Accurate protein structure prediction now accessible to all

Scientists have waited months for access to highly accurate protein structure prediction since DeepMind presented remarkable progress in this area at the 2020 Critical Assessment of Structure Prediction, or CASP14, conference. The wait is now over.

Researchers at the Institute for Protein Design at the University of Washington School of Medicine in Seattle have largely recreated the performance achieved by DeepMind on this important task. These results will be published online by the journal Science on Thursday, July 15.

Unlike DeepMind, the UW Medicine team’s method, which they dubbed RoseTTAFold, is freely available. Scientists from around the world are now using it to build protein models to accelerate their own research. Since July, the program has been downloaded from GitHub by over 140 independent research teams.

Proteins consist of strings of amino acids that fold up into intricate microscopic shapes. These unique shapes in turn give rise to nearly every chemical process inside living organisms. By better understanding protein shapes, scientists can speed up the development of new treatments for cancer, COVID-19, and thousands of other health disorders.

“It has been a busy year at the Institute for Protein Design, designing COVID-19 therapeutics and vaccines and launching these into clinical trials, along with developing RoseTTAFold for high accuracy protein structure prediction. I am delighted that the scientific community is already using the RoseTTAFold server to solve outstanding biological problems,” said senior author David Baker, professor of biochemistry at the University of Washington School of Medicine, a Howard Hughes Medical Institute investigator, and director of the Institute for Protein Design.

In the new study, a team of computational biologists led by Baker developed the RoseTTAFold software tool. It uses deep learning to quickly and accurately predict protein structures based on limited information. Without the aid of such software, it can take years of laboratory work to determine the structure of just one protein.

RoseTTAFold, on the other hand, can reliably compute a protein structure in as little as ten minutes on a single gaming computer.

The team used RoseTTAFold to compute hundreds of new protein structures, including many poorly understood proteins from the human genome. They also generated structures directly relevant to human health, including those for proteins associated with problematic lipid metabolism, inflammation disorders, and cancer cell growth. And they show that RoseTTAFold can be used to build models of complex biological assemblies in a fraction of the time previously required.
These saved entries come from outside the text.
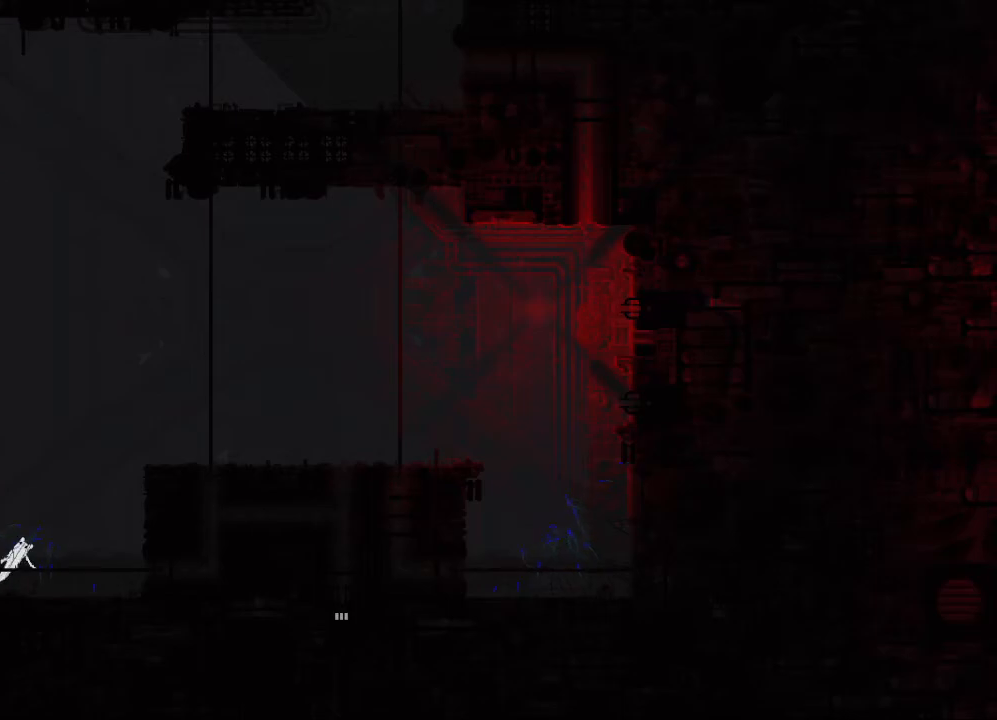
{"keys": ["right", "up"], "mouse_move": "still", "events": []}
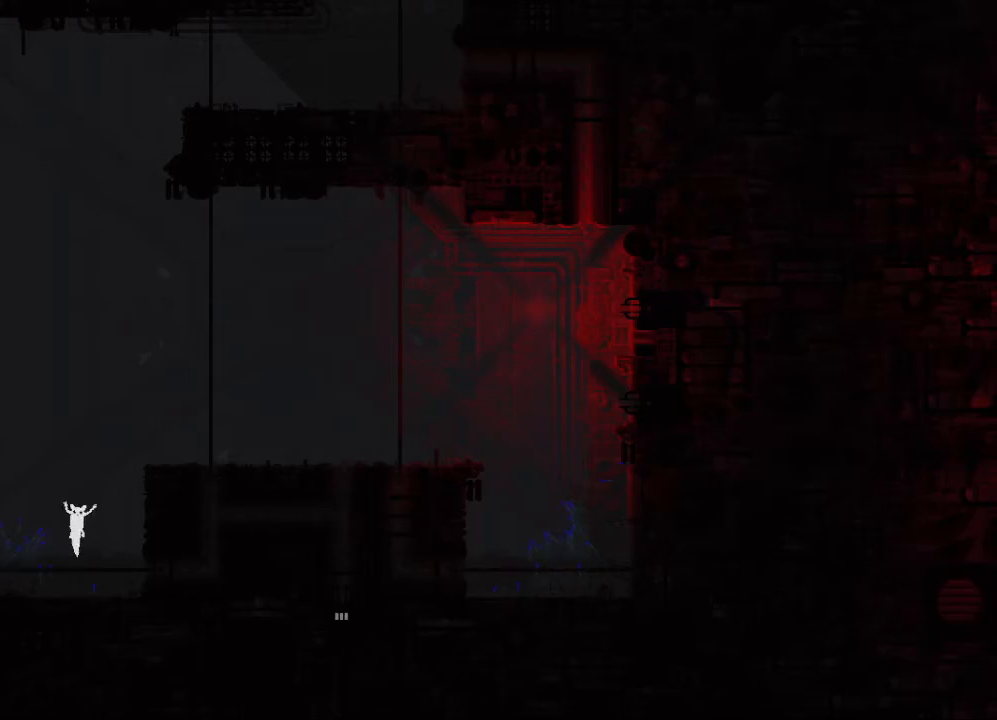
{"keys": ["right", "up"], "events": []}
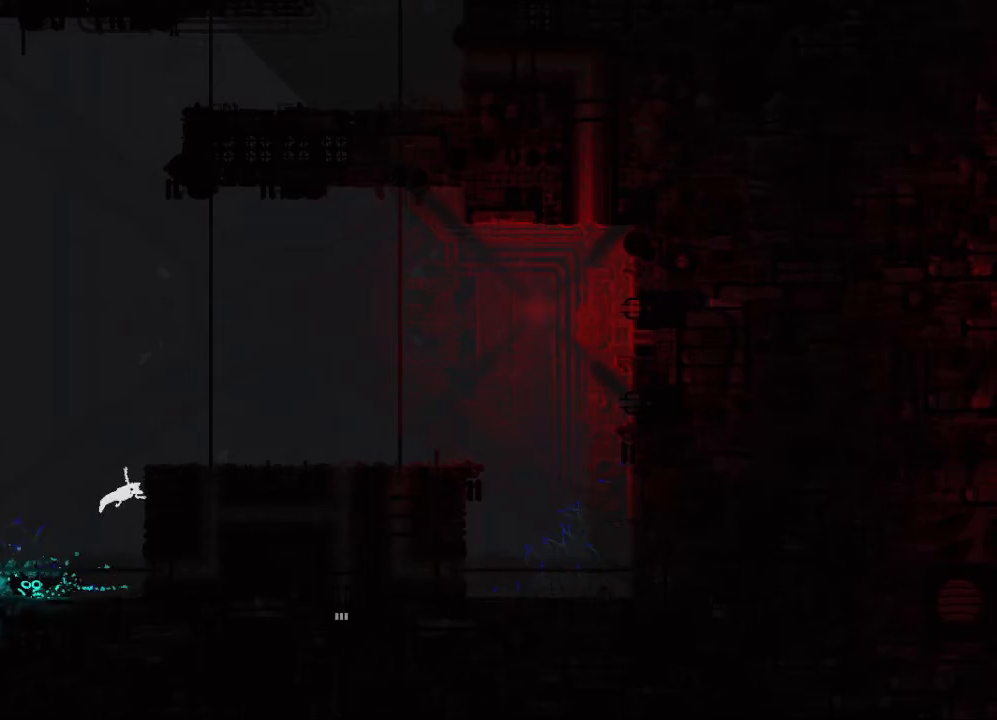
{"keys": ["right", "up"], "mouse_move": "still", "events": []}
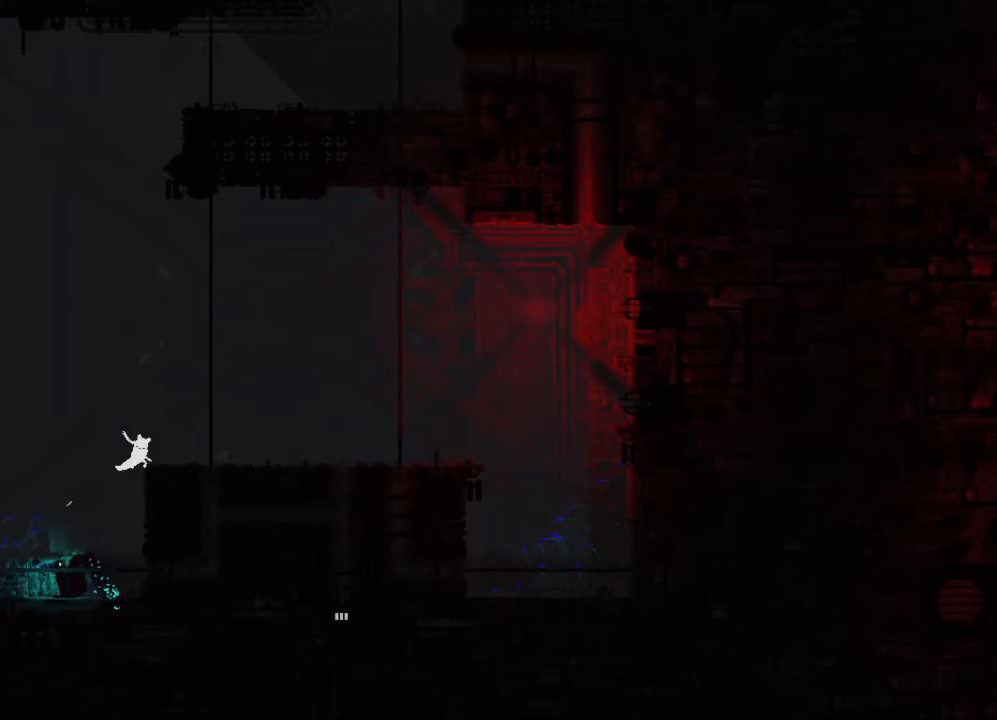
{"keys": ["right", "up"], "mouse_move": "still", "events": []}
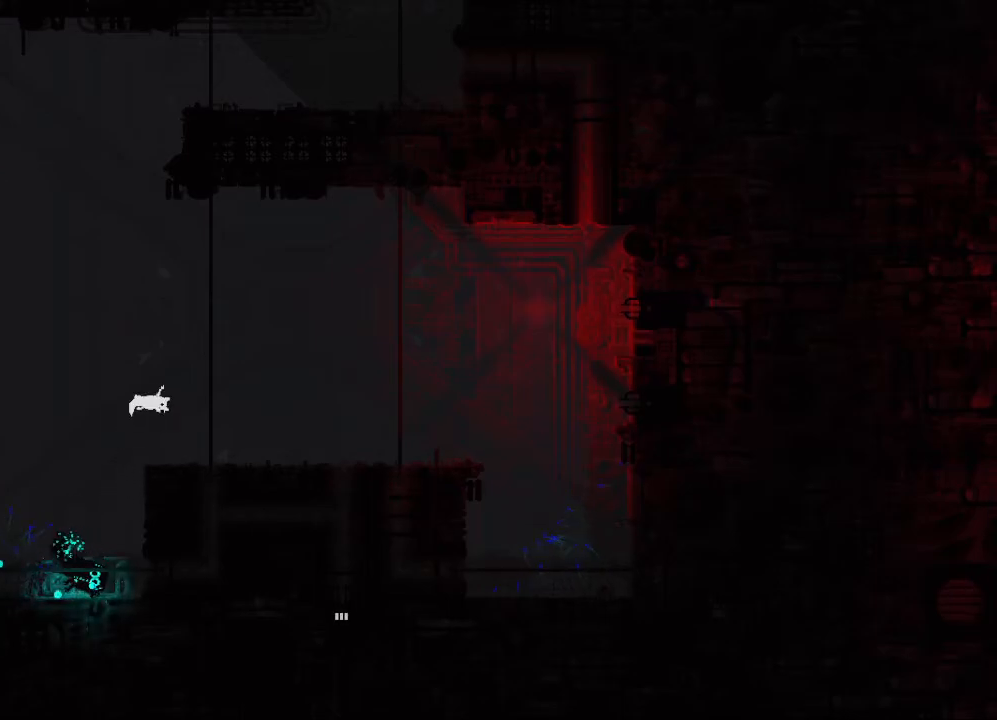
{"keys": ["down", "right"], "mouse_move": "still", "events": [[117, "up", "up"], [350, "down", "down"]]}
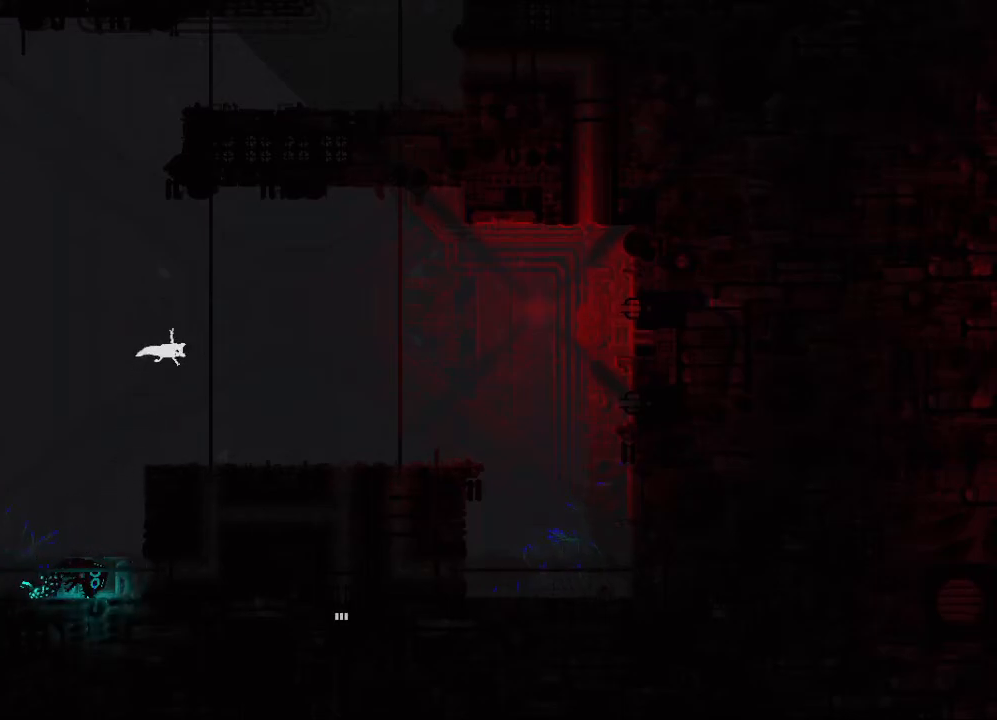
{"keys": ["down", "right"], "mouse_move": "still", "events": []}
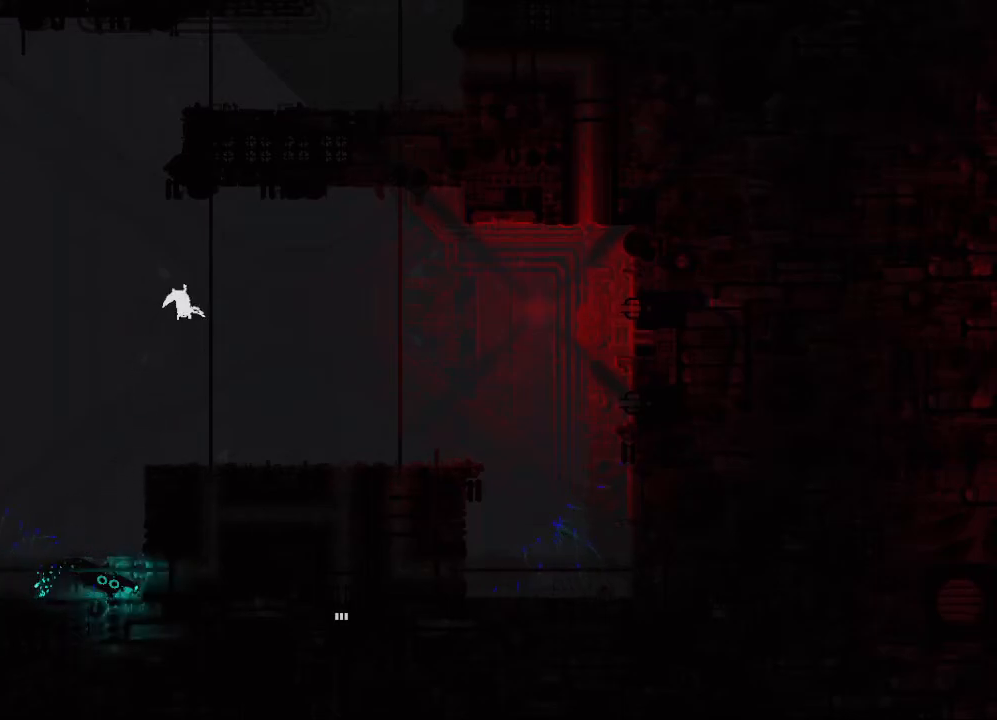
{"keys": ["down", "right"], "mouse_move": "still", "events": [[133, "down", "up"], [233, "down", "down"]]}
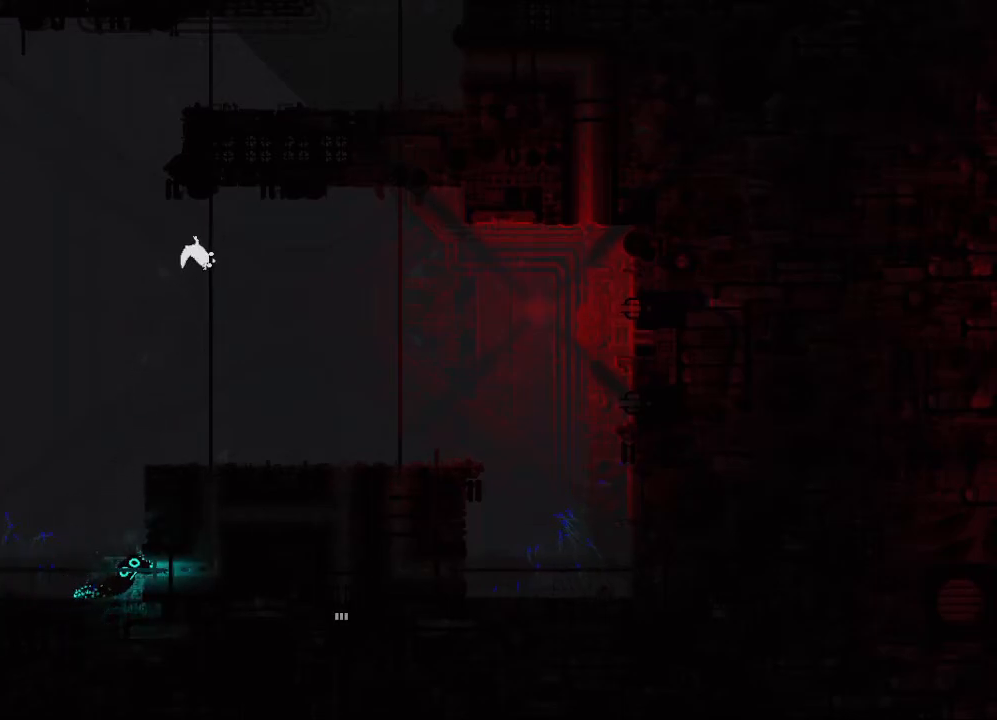
{"keys": ["down", "jump", "right"], "mouse_move": "still", "events": [[417, "jump", "down"]]}
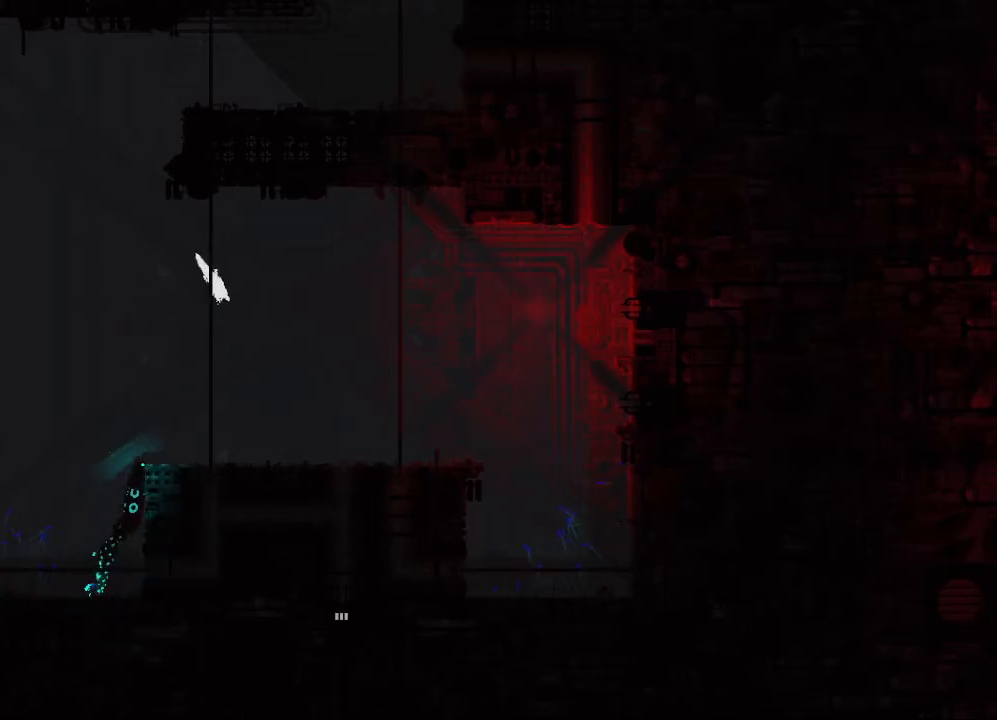
{"keys": ["down", "right"], "mouse_move": "still", "events": [[67, "jump", "up"]]}
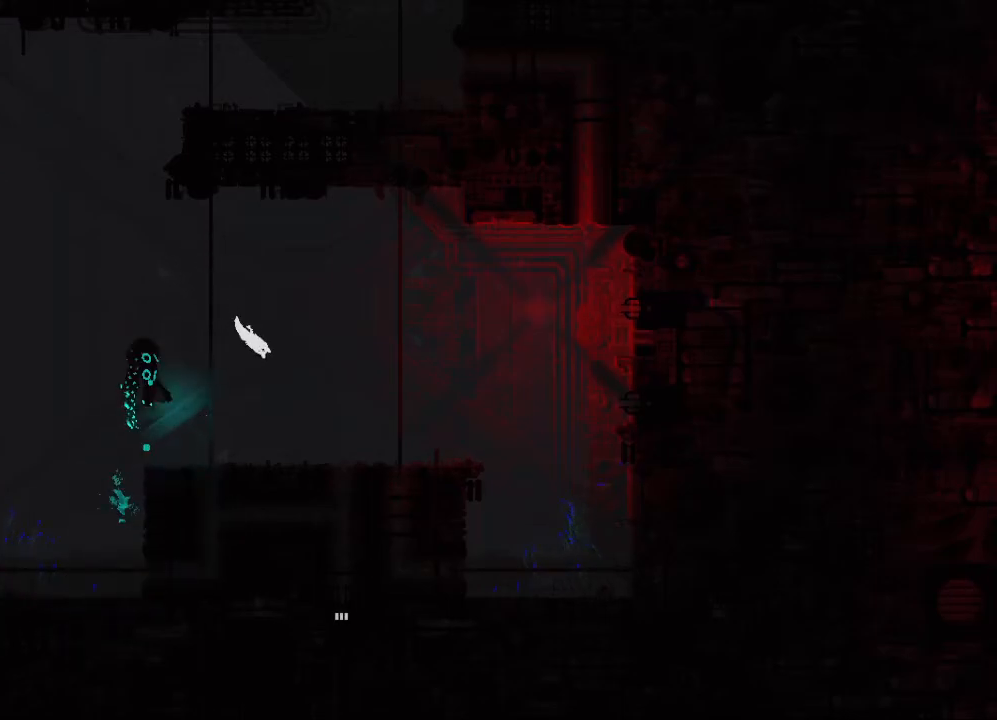
{"keys": ["down"], "mouse_move": "still", "events": [[117, "right", "up"]]}
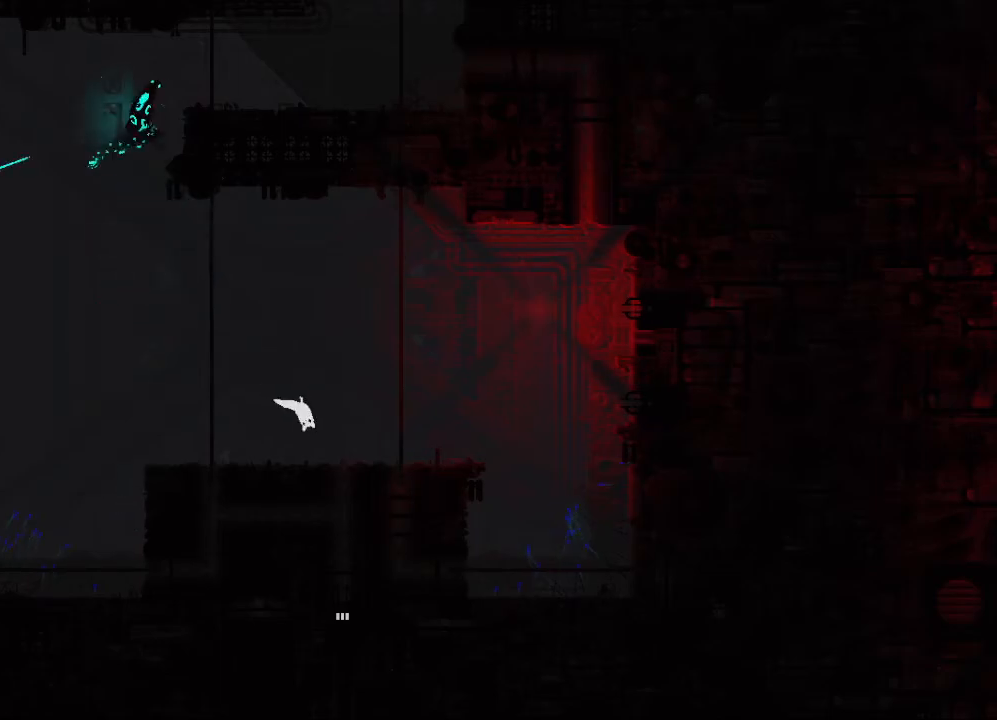
{"keys": ["down"], "mouse_move": "still", "events": []}
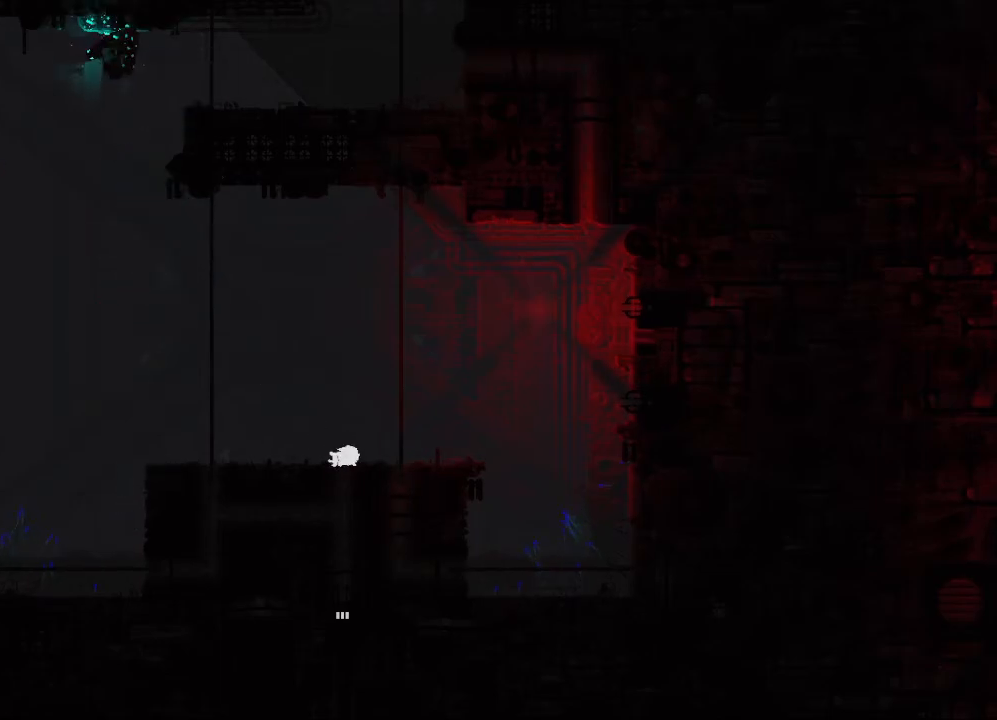
{"keys": ["down"], "mouse_move": "still", "events": []}
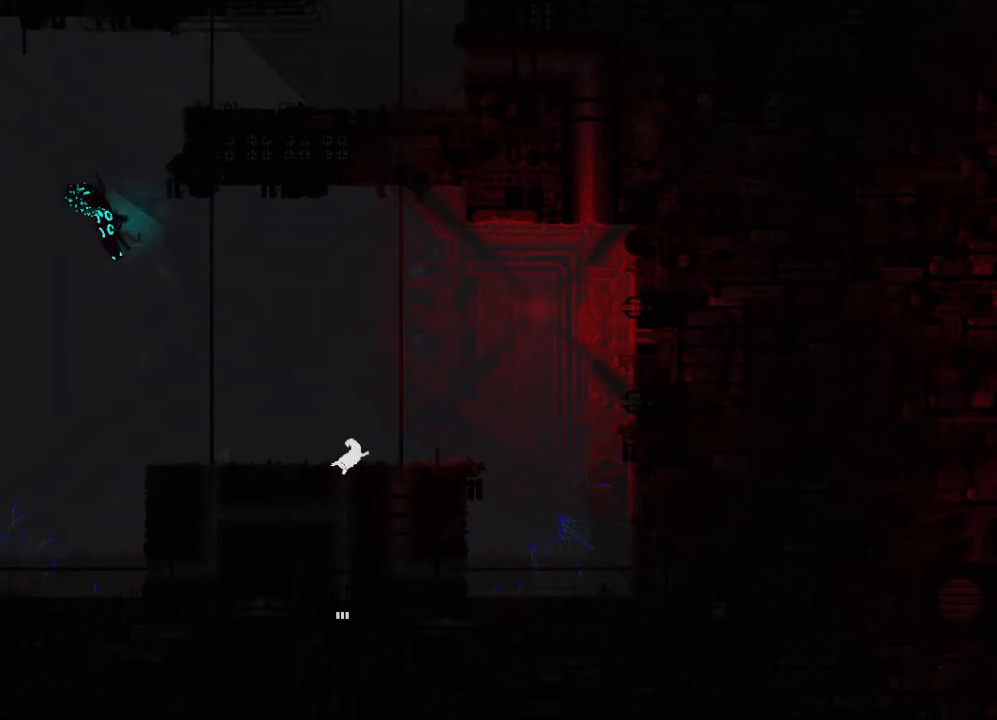
{"keys": ["down"], "mouse_move": "still", "events": []}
RoseTTAFold is a “three-track” neural network, meaning it simultaneously considers patterns in protein sequences, how a protein’s amino acids interact with one another, and a protein’s possible three-dimensional structure. In this architecture, one-, two-, and three-dimensional information flows back and forth, thereby allowing the network to collectively reason about the relationship between a protein’s chemical parts and its folded structure.

“We hope this new tool will continue to benefit the entire research community,” said Minkyung Baek, a postdoctoral scholar who led the project in the Baker laboratory at UW Medicine.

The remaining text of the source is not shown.